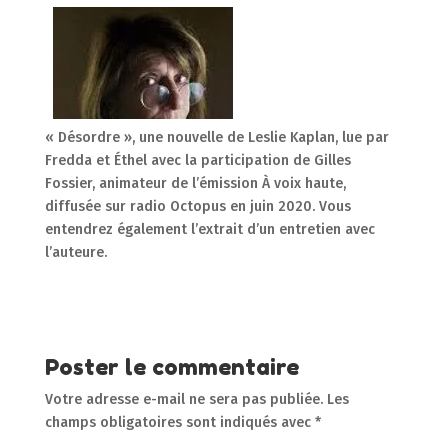
« Désordre », une nouvelle de Leslie Kaplan, lue par
Fredda et Éthel avec la participation de Gilles
Fossier, animateur de l’émission À voix haute,
diffusée sur radio Octopus en juin 2020. Vous
entendrez également l’extrait d’un entretien avec
l’auteure.
Poster le commentaire
Votre adresse e-mail ne sera pas publiée.
Les
champs obligatoires sont indiqués avec
*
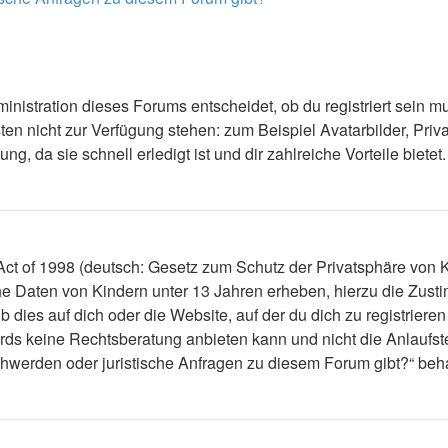
nistration dieses Forums entscheidet, ob du registriert sein mus
ästen nicht zur Verfügung stehen: zum Beispiel Avatarbilder, Priv
 da sie schnell erledigt ist und dir zahlreiche Vorteile bietet.
t of 1998 (deutsch: Gesetz zum Schutz der Privatsphäre von Ki
che Daten von Kindern unter 13 Jahren erheben, hierzu die Zus
dies auf dich oder die Website, auf der du dich zu registrieren 
ds keine Rechtsberatung anbieten kann und nicht die Anlaufstel
schwerden oder juristische Anfragen zu diesem Forum gibt?“ be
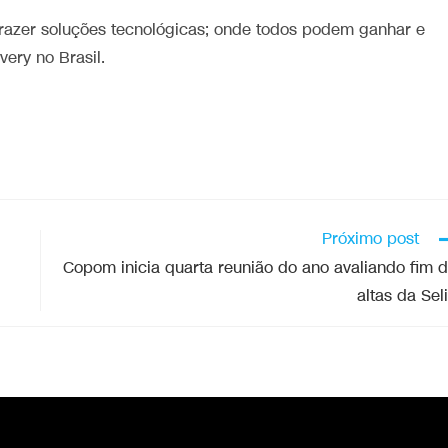
trazer soluções tecnológicas; onde todos podem ganhar e
ery no Brasil.
Próximo post
Copom inicia quarta reunião do ano avaliando fim 
altas da Sel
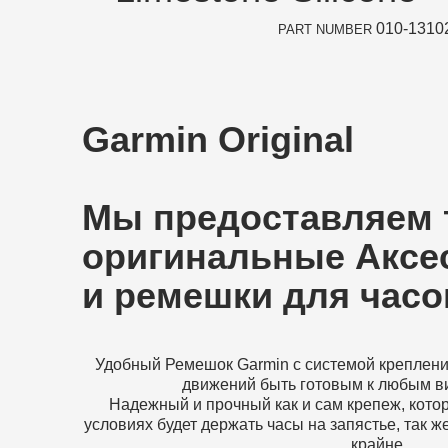
010-1310
PART NUMBER
Garmin Original
Мы предоставляем 
оригинальные Аксе
и ремешки для часо
Удобный Ремешок Garmin c системой крепление
движений быть готовым к любым ви
Надежный и прочный как и сам крепеж, кото
условиях будет держать часы на запястье, так 
крайне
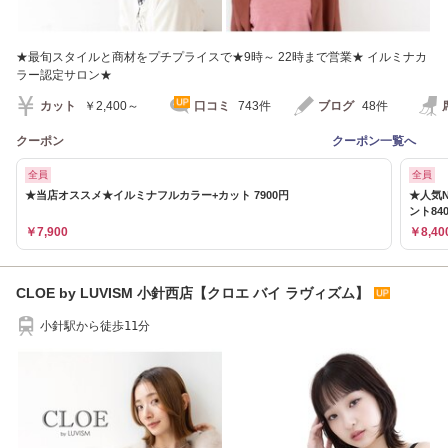
★最旬スタイルと商材をプチプライスで★9時～ 22時まで営業★ イルミナカ
ラー認定サロン★
カット
￥2,400～
口コミ
743件
ブログ
48件
クーポン
クーポン一覧へ
全員
全員
★当店オススメ★イルミナフルカラー+カット 7900円
★人気N
ント84
￥7,900
￥8,40
CLOE by LUVISM 小針西店【クロエ バイ ラヴィズム】
小針駅から徒歩11分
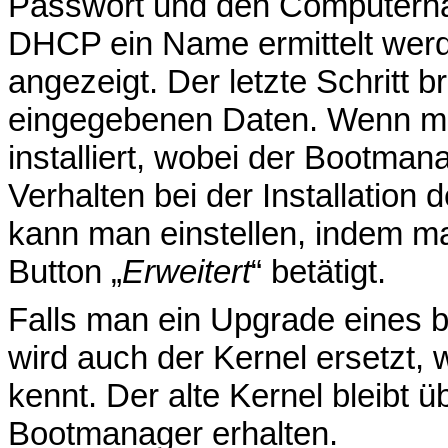
Passwort und den Computerna
DHCP ein Name ermittelt werd
angezeigt. Der letzte Schritt b
eingegebenen Daten. Wenn man
installiert, wobei der Bootm
Verhalten bei der Installatio
kann man einstellen, indem ma
Button „
Erweitert
“ betätigt.
Falls man ein Upgrade eines 
wird auch der Kernel ersetzt,
kennt. Der alte Kernel bleibt 
Bootmanager erhalten.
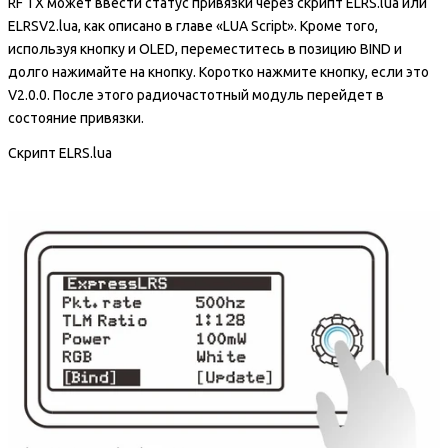
RF TX может ввести статус привязки через скрипт ELRS.lua или
ELRSV2.lua, как описано в главе «LUA Script». Кроме того,
используя кнопку и OLED, переместитесь в позицию BIND и
долго нажимайте на кнопку. Коротко нажмите кнопку, если это
V2.0.0. После этого радиочастотный модуль перейдет в
состояние привязки.
Скрипт ELRS.lua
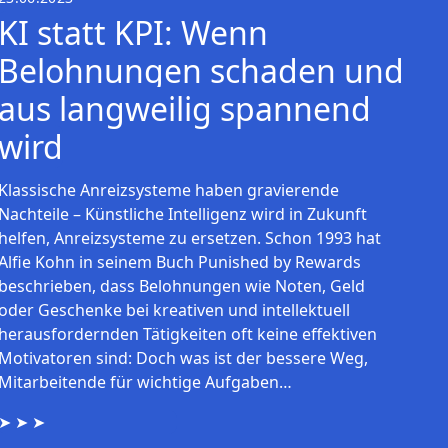
KI statt KPI: Wenn
Belohnungen schaden und
aus langweilig spannend
wird
Klassische Anreizsysteme haben gravierende
Nachteile – Künstliche Intelligenz wird in Zukunft
helfen, Anreizsysteme zu ersetzen. Schon 1993 hat
Alfie Kohn in seinem Buch Punished by Rewards
beschrieben, dass Belohnungen wie Noten, Geld
oder Geschenke bei kreativen und intellektuell
herausfordernden Tätigkeiten oft keine effektiven
Motivatoren sind: Doch was ist der bessere Weg,
Mitarbeitende für wichtige Aufgaben…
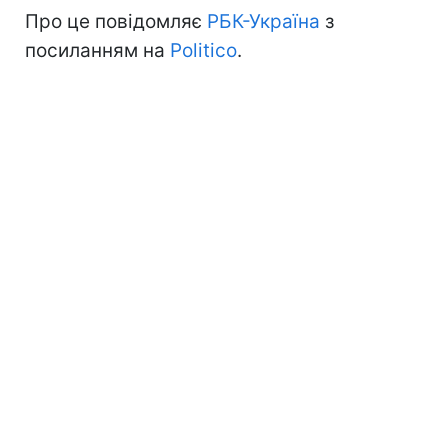
Про це повідомляє
РБК-Україна
з
посиланням на
Politico
.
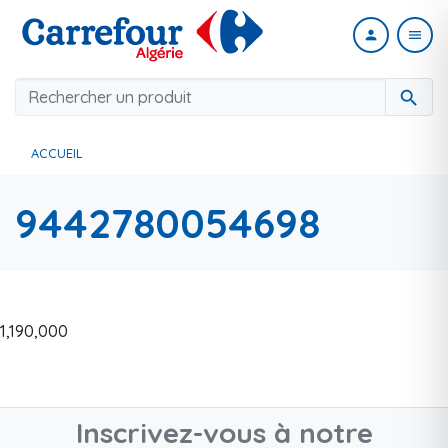
person
menu
search
ACCUEIL
9442780054698
1,190,000
Inscrivez-vous à notre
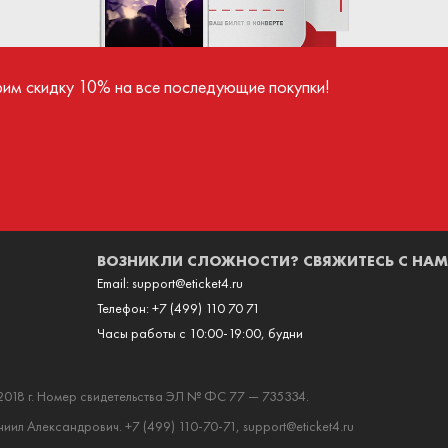
ва поступают продавцу только после успешного
номинациях. Подобные успех
иятия.
уважение не только зрителям и покл
и западным коллегам. Леонид
рим скидку 10% на все последующие покупки!
признанный музыкант во многих уг
Каждый его концерт — неизменн
Каждая песня — хит. Большой соль
легендарного артиста, на которо
лучшие хиты за всю историю его бл
творческой деятельности.
ВОЗНИКЛИ СЛОЖНОСТИ? СВЯЖИТЕСЬ С НАМ
Email:
support@eticket4.ru
Телефон:
+7 (499) 110 70 71
Часы работы с 10:00-19:00, будни
2018 г. Номер свидетельства ЭЛ № ФС 77 — 735334.
ил Александрович. +7 (499) 110-70-71, support@eticket4.ru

○ ○ ○ ○ ○

Reproduce word for word all the text read from the records above, omitting the pictures.

« Désordre », une nouvelle de Leslie Kaplan, lue par
Fredda et Éthel avec la participation de Gilles
Fossier, animateur de l’émission À voix haute,
diffusée sur radio Octopus en juin 2020. Vous
entendrez également l’extrait d’un entretien avec
l’auteure.
Poster le commentaire
Votre adresse e-mail ne sera pas publiée.
Les
champs obligatoires sont indiqués avec
*
nistration dieses Forums entscheidet, ob du registriert sein mus
ästen nicht zur Verfügung stehen: zum Beispiel Avatarbilder, Priv
 da sie schnell erledigt ist und dir zahlreiche Vorteile bietet.
t of 1998 (deutsch: Gesetz zum Schutz der Privatsphäre von Ki
che Daten von Kindern unter 13 Jahren erheben, hierzu die Zus
dies auf dich oder die Website, auf der du dich zu registrieren 
ds keine Rechtsberatung anbieten kann und nicht die Anlaufstel
schwerden oder juristische Anfragen zu diesem Forum gibt?“ be
trazer soluções tecnológicas; onde todos podem ganhar e
ery no Brasil.
Próximo post
Copom inicia quarta reunião do ano avaliando fim 
altas da Sel
010-1310
PART NUMBER
Garmin Original
Мы предоставляем 
оригинальные Аксе
и ремешки для часо
Удобный Ремешок Garmin c системой крепление
движений быть готовым к любым ви
Надежный и прочный как и сам крепеж, кото
условиях будет держать часы на запястье, так 
крайне
★最旬スタイルと商材をプチプライスで★9時～ 22時まで営業★ イルミナカ
ラー認定サロン★
カット
￥2,400～
口コミ
743件
ブログ
48件
クーポン
クーポン一覧へ
全員
全員
★当店オススメ★イルミナフルカラー+カット 7900円
★人気N
ント84
￥7,900
￥8,40
CLOE by LUVISM 小針西店【クロエ バイ ラヴィズム】
小針駅から徒歩11分
Passwort und den Computerna
DHCP ein Name ermittelt werd
angezeigt. Der letzte Schritt b
eingegebenen Daten. Wenn man
installiert, wobei der Bootm
Verhalten bei der Installatio
kann man einstellen, indem ma
Button „
Erweitert
“ betätigt.
Falls man ein Upgrade eines 
wird auch der Kernel ersetzt,
kennt. Der alte Kernel bleibt 
Bootmanager erhalten.
RF TX может ввести статус привязки через скрипт ELRS.lua или
ELRSV2.lua, как описано в главе «LUA Script». Кроме того,
используя кнопку и OLED, переместитесь в позицию BIND и
долго нажимайте на кнопку. Коротко нажмите кнопку, если это
V2.0.0. После этого радиочастотный модуль перейдет в
состояние привязки.
Скрипт ELRS.lua
KI statt KPI: Wenn
Belohnungen schaden und
aus langweilig spannend
wird
Klassische Anreizsysteme haben gravierende
Nachteile – Künstliche Intelligenz wird in Zukunft
helfen, Anreizsysteme zu ersetzen. Schon 1993 hat
Alfie Kohn in seinem Buch Punished by Rewards
beschrieben, dass Belohnungen wie Noten, Geld
oder Geschenke bei kreativen und intellektuell
herausfordernden Tätigkeiten oft keine effektiven
Motivatoren sind: Doch was ist der bessere Weg,
Mitarbeitende für wichtige Aufgaben…
Про це повідомляє
РБК-Україна
з
посиланням на
Politico
.
person
menu
search
ACCUEIL
9442780054698
1,190,000
Inscrivez-vous à notre
ва поступают продавцу только после успешного
номинациях. Подобные успех
иятия.
уважение не только зрителям и покл
и западным коллегам. Леонид
рим скидку 10% на все последующие покупки!
признанный музыкант во многих уг
Каждый его концерт — неизменн
Каждая песня — хит. Большой соль
легендарного артиста, на которо
лучшие хиты за всю историю его бл
творческой деятельности.
ВОЗНИКЛИ СЛОЖНОСТИ? СВЯЖИТЕСЬ С НАМ
Email:
support@eticket4.ru
Телефон:
+7 (499) 110 70 71
Часы работы с 10:00-19:00, будни
2018 г. Номер свидетельства ЭЛ № ФС 77 — 735334.
ил Александрович. +7 (499) 110-70-71, support@eticket4.ru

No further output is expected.